‘Diaspora kan nooit mislukken’

Op 4 september verscheen in de Ware Tijd de beschouwing ‘De mislukking van het diasporabeleid’ van uw redacteur Armand Snijders. Hierin staan twee storende uitspraken die onjuist zijn, die correctie en toelichting behoeven. Snijders schreef: “In Nederland was twee maanden eerder (voor 18 november 2020) al het Diasporafonds met een bestuur onder leiding van Robby Makka opgericht” en “Sindsdien is er van Makka of het Diasporafonds of -bank heel weinig vernomen”. Bij het artikel verscheen ook een foto waarop ik word gedecoreerd door president Chan Santokhi.

Drie momenten

Ik heb als voorzitter van een drietal diaspora-organisaties in Nederland bewust gewacht met deze tegenbeschouwing, in afwachting van drie momenten.

Ten eerste het bezoek van de Nederlandse premier Mark Rutte aan Suriname op 12 en 13 september. De ‘diaspora’ is tijdens dit bezoek nader geagendeerd en besproken.

Ten tweede de terugkeer van president Santokhi van zijn bezoek aan Washington DC en New York, waar hij met wereldleiders heeft gesproken en met de diaspora in New York. Mijn inziens komt de diaspora extra in beweging als de president, tevens huidig Caricom-voorzitter, de diaspora blijft oproepen en steeds voor het voetlicht plaatst.

En ten derde op de jaarrede van 2022, waarbij de diaspora tweemaal is benoemd.

Er zijn critici, mediacommentatoren, broodschrijvers, oppositiekrachten, geïnterviewden enzovoorts die het diasporabeleid niet begrijpen of niet willen snappen ergo niet kunnen analyseren. Dat komt omdat zij de kwestie niet (goed) genoeg bestuderen, hem slecht volgen, verkeerd taxeren en inspelen op sentimenten.

» **OPDRACHT A**
Neem het fragment uit de beschouwing over het diasporabeleid van "Ik heb als voorzitter" tot "het voetlicht plaatst." opnieuw op en vervang daarin "drietal" door "aantal".

» **OEFENMATERIAAL**

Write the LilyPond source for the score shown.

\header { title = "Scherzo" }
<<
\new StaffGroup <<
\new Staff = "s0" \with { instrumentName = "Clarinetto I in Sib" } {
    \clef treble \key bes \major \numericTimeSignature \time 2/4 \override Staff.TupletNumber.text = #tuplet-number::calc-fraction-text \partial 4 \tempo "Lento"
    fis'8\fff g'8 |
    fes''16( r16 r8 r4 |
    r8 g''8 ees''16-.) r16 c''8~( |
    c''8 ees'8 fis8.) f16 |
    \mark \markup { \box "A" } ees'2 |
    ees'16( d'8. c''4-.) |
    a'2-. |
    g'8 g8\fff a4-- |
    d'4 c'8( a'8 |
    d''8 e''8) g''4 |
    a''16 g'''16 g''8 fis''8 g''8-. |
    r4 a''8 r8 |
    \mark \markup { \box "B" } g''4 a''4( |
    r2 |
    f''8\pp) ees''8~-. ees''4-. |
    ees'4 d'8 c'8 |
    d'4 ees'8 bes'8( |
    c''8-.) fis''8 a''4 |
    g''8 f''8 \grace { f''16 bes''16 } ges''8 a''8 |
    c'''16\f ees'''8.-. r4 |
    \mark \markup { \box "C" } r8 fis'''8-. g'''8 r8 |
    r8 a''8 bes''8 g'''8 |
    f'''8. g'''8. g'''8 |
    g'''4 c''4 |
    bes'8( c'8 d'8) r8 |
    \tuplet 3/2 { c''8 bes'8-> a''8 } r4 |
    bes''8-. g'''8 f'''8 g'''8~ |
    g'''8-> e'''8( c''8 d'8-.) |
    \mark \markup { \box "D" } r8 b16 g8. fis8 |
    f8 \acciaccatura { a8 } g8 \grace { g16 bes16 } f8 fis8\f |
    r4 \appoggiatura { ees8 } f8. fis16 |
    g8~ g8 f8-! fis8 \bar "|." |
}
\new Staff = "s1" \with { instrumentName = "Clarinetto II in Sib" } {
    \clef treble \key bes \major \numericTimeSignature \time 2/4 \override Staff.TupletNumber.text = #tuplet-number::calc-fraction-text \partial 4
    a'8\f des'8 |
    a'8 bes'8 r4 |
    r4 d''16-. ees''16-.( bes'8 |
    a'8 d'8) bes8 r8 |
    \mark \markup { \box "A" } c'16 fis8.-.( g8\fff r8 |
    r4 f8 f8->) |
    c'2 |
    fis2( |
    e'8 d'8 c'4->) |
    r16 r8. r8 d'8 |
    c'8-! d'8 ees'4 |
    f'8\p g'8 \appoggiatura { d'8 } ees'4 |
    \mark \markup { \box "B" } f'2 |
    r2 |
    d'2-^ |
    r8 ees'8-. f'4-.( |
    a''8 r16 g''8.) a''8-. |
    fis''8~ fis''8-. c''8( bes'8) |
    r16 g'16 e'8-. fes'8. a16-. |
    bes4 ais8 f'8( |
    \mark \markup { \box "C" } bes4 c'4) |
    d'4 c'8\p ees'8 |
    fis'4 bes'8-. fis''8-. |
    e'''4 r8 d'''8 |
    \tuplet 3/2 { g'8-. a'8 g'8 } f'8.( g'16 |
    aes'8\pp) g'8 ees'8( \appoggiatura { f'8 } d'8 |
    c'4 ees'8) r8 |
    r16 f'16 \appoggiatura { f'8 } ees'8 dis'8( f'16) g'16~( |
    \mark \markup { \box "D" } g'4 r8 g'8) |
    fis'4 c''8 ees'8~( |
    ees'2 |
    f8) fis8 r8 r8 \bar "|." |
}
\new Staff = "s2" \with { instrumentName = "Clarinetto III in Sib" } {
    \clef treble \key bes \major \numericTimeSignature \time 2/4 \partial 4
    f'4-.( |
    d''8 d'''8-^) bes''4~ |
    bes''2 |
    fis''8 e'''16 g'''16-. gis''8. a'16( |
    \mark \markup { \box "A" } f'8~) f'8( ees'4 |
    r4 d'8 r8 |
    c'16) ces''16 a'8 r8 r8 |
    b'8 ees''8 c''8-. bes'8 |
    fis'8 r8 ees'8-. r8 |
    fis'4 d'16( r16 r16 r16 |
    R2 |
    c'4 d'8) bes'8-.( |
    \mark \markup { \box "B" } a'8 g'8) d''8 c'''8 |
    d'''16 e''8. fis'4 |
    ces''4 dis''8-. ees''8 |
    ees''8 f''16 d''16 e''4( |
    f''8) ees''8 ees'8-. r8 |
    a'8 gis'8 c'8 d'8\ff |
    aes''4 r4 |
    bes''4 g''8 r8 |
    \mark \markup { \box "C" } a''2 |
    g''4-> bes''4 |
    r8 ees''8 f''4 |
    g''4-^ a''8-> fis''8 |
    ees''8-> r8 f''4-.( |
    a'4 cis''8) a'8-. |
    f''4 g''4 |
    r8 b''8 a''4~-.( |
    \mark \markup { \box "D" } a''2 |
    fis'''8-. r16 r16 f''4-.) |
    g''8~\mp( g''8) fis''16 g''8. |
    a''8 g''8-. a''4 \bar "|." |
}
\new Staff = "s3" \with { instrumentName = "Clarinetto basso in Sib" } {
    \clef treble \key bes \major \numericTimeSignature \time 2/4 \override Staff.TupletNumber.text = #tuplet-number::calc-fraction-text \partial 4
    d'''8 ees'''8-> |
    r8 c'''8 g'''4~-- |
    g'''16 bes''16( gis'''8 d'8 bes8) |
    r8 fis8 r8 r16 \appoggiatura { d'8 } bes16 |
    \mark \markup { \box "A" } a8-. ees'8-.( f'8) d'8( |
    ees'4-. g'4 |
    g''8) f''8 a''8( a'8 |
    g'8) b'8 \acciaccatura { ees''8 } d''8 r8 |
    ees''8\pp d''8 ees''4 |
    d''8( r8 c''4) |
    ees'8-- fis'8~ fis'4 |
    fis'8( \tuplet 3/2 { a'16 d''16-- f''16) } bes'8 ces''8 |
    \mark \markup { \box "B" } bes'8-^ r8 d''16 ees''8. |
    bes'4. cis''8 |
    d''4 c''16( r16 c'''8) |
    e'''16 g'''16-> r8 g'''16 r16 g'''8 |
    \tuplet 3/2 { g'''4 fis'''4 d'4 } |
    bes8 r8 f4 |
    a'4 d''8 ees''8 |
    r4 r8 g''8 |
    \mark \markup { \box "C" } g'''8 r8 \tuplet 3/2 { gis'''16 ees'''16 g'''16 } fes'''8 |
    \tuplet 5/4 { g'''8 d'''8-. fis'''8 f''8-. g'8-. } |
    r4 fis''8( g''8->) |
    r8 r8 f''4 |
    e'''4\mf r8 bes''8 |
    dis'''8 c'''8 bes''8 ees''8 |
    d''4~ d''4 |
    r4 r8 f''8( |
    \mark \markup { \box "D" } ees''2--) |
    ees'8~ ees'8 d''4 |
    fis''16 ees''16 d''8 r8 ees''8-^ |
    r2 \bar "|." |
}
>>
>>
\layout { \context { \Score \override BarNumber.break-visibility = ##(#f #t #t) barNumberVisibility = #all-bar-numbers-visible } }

» **OPDRACHT B**
Tel hoeveel regels in de items de tekenreeks "tuplet" bevatten, waarbij hoofdletters en kleine letters verschillend gelden. Geef alleen het aantal.

» **UITWERKING A**
Ik heb als voorzitter van een aantal diaspora-organisaties in Nederland bewust gewacht met deze tegenbeschouwing, in afwachting van drie momenten.

Ten eerste het bezoek van de Nederlandse premier Mark Rutte aan Suriname op 12 en 13 september. De ‘diaspora’ is tijdens dit bezoek nader geagendeerd en besproken.

Ten tweede de terugkeer van president Santokhi van zijn bezoek aan Washington DC en New York, waar hij met wereldleiders heeft gesproken en met de diaspora in New York. Mijn inziens komt de diaspora extra in beweging als de president, tevens huidig Caricom-voorzitter, de diaspora blijft oproepen en steeds voor het voetlicht plaatst.

» **UITWERKING B**
9